Please start at the first line of the records beneath and quote each line exactly, ending with the line containing "13: (431, 216, 1.88)".

Saved entries
****************

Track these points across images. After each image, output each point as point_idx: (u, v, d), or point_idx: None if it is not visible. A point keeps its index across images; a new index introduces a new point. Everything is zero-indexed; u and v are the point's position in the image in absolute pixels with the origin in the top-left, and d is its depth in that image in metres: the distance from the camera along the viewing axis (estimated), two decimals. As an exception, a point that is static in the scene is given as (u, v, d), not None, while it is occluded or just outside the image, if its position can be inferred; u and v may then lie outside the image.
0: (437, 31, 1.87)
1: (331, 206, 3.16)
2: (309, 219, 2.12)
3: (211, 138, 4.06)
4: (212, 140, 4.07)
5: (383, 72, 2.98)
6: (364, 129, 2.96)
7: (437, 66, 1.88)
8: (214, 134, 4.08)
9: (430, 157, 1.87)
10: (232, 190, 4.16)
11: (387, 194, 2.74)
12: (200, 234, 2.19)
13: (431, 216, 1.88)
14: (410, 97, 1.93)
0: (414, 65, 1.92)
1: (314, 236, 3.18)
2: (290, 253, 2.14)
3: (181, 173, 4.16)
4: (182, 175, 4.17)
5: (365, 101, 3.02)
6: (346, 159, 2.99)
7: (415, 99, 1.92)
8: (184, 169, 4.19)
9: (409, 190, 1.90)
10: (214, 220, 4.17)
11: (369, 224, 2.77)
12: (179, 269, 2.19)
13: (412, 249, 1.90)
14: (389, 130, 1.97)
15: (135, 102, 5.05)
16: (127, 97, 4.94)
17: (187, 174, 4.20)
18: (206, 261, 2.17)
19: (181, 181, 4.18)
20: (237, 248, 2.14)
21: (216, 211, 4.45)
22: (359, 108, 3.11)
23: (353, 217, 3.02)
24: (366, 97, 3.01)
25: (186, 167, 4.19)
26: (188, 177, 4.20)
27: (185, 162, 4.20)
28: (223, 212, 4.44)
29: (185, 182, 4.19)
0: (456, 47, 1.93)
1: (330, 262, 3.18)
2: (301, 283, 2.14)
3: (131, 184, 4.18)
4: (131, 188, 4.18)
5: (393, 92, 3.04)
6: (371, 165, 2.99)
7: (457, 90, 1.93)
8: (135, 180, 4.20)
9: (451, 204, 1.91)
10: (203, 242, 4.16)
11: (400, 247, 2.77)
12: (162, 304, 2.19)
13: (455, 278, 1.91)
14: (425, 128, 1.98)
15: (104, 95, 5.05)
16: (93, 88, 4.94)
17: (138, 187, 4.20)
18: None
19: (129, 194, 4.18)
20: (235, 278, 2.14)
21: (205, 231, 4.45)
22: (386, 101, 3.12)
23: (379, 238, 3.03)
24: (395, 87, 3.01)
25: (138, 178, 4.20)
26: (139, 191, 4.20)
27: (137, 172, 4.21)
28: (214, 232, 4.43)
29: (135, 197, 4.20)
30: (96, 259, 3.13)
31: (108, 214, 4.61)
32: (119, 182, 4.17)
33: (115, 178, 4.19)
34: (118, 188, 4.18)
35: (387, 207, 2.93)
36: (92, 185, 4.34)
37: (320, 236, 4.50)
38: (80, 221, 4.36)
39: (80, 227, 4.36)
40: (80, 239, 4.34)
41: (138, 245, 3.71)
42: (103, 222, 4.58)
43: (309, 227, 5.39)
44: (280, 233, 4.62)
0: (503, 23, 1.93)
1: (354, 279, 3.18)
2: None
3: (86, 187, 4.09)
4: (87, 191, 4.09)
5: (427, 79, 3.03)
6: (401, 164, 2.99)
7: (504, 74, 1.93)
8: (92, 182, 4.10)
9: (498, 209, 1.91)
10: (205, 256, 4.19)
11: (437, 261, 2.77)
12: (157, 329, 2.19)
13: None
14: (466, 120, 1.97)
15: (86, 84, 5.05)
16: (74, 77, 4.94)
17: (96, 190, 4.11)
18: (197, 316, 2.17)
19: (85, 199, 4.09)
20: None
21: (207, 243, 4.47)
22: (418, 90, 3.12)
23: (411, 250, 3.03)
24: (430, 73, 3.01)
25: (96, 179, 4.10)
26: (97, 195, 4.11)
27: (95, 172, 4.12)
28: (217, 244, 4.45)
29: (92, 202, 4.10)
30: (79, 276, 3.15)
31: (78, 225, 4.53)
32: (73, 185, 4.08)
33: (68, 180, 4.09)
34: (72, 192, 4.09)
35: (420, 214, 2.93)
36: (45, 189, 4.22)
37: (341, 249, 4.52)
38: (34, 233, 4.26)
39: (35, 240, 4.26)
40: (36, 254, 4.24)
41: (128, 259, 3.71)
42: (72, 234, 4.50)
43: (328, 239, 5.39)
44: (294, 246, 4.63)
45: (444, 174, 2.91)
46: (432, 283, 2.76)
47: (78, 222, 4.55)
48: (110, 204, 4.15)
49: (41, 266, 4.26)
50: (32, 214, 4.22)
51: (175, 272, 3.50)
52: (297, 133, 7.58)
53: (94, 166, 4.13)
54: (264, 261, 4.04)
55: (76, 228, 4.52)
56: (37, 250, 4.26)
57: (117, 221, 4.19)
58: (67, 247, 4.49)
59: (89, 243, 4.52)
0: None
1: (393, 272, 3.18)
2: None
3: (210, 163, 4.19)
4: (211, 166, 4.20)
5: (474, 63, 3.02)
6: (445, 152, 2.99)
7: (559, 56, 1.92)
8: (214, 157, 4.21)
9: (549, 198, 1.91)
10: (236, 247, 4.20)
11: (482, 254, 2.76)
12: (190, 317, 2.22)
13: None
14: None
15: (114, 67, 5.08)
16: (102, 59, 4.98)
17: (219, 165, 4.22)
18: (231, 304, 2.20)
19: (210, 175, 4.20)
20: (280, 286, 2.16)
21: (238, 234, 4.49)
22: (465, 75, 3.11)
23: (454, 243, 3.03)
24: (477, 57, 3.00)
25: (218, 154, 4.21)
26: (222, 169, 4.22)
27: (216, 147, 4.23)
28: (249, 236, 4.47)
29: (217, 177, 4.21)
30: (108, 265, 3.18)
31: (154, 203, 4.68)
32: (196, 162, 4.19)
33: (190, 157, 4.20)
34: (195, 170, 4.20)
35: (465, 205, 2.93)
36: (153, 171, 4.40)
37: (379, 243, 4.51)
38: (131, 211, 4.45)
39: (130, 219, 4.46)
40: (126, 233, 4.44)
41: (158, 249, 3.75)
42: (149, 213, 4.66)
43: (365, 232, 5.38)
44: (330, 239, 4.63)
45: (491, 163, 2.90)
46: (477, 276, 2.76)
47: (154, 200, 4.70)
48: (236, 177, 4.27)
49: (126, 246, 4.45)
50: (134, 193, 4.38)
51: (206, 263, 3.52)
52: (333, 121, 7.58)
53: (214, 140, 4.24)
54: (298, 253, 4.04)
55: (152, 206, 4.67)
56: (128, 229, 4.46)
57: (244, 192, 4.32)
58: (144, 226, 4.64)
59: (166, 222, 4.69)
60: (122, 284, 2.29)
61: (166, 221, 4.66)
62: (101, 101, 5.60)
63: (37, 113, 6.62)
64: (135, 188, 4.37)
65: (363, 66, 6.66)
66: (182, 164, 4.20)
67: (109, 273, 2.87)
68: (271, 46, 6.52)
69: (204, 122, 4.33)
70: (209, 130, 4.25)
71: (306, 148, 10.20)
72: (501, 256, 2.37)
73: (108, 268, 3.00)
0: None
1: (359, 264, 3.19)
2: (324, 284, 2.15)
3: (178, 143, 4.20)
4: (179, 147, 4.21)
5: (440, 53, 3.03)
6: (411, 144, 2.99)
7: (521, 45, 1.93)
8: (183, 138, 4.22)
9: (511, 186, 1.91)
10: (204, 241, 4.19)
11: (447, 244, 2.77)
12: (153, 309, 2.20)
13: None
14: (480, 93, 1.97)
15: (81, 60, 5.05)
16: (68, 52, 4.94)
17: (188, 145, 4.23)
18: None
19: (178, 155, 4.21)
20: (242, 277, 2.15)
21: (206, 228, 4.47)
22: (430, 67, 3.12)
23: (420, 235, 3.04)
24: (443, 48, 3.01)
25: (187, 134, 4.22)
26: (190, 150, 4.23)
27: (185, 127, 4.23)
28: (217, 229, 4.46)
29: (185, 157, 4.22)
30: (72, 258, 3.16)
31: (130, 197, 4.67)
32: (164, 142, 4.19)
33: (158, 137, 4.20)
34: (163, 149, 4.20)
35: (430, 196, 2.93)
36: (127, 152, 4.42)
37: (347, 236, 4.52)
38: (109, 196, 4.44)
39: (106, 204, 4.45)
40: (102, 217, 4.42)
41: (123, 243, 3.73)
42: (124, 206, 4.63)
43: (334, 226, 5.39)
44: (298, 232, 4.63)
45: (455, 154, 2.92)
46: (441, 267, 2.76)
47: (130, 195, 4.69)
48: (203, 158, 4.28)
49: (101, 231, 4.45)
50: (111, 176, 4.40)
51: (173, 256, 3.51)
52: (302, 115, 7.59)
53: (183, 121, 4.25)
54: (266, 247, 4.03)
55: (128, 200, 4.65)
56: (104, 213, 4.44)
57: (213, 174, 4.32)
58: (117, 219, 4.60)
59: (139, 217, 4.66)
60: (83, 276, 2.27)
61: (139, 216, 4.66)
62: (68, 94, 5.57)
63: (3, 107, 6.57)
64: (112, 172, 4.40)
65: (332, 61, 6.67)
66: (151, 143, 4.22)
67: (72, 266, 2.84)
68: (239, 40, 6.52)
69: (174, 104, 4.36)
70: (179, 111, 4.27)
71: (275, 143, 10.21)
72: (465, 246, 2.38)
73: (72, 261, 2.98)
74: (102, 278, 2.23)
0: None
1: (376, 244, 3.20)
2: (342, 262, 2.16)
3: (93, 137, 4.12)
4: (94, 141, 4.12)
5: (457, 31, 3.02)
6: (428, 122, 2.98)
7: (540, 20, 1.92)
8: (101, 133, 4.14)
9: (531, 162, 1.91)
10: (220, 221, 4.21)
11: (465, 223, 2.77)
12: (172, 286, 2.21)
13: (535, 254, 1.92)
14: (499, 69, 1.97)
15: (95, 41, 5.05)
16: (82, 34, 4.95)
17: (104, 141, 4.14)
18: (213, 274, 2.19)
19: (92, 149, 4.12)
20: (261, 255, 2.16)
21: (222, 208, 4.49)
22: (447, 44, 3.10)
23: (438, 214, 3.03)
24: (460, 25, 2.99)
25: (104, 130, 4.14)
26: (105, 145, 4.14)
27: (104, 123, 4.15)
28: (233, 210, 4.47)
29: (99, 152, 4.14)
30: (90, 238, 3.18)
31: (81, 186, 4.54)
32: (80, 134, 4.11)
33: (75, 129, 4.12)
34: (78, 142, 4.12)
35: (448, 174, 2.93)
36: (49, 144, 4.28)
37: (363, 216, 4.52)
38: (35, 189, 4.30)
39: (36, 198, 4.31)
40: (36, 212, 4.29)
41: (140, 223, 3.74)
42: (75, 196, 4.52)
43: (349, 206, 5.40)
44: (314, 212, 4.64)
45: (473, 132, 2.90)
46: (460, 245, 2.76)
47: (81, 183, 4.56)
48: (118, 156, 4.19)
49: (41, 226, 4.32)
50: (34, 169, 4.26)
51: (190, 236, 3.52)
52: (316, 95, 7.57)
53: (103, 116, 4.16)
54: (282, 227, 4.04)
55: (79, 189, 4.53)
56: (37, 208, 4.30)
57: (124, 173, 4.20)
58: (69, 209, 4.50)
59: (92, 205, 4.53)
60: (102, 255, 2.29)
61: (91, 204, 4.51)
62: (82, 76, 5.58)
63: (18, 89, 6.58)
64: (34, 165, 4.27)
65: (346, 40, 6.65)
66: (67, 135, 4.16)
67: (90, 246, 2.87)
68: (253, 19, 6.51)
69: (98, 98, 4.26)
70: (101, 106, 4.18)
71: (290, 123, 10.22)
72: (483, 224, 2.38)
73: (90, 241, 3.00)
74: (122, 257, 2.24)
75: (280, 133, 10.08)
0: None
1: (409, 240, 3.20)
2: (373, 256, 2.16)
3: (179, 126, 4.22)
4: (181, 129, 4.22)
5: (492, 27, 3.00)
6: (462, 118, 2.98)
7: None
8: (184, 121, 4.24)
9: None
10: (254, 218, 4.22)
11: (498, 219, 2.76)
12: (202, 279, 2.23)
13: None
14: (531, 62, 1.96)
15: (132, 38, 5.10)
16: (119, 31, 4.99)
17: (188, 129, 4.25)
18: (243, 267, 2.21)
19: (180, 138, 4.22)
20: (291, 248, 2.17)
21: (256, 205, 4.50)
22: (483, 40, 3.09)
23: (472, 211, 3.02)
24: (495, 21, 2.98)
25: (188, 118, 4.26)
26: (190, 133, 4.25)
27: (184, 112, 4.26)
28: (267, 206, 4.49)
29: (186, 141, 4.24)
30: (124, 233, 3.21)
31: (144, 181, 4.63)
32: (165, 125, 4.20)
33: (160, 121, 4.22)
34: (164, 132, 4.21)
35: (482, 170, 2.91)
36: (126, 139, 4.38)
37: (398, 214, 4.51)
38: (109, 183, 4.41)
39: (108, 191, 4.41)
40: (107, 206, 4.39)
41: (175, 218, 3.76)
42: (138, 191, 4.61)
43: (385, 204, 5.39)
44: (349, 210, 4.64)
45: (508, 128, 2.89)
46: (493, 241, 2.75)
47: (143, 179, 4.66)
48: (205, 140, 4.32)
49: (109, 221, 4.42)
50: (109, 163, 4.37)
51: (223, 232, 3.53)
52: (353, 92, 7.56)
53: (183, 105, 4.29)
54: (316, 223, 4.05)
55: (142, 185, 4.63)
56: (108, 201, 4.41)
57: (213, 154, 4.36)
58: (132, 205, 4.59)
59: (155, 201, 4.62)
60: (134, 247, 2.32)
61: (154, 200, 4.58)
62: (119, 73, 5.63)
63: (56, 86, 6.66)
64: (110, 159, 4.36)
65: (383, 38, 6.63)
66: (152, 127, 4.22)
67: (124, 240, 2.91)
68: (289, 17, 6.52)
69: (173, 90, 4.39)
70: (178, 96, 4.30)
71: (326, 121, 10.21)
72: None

****************

> **Written solution**:
Track these points across images. After each image, output each point as point_idx: (u, v, d), or point_idx: None if it is not visible. A point keeps its index across images; a new index introduces a new point. Everything is zero-indexed; u and v are the point's position in the image in absolute pixels with the origin in the top-left, and d is its depth in that image in metres: the distance from the camera along the viewing axis (estimated), two decimals. As an exception, a point that is static in the scene is given as (u, v, d), not None, while it is occluded or just outside the image, if its position can be inferred; u and v may then lie outside the image.
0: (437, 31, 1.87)
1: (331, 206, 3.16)
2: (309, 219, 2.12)
3: (211, 138, 4.06)
4: (212, 140, 4.07)
5: (383, 72, 2.98)
6: (364, 129, 2.96)
7: (437, 66, 1.88)
8: (214, 134, 4.08)
9: (430, 157, 1.87)
10: (232, 190, 4.16)
11: (387, 194, 2.74)
12: (200, 234, 2.19)
13: (431, 216, 1.88)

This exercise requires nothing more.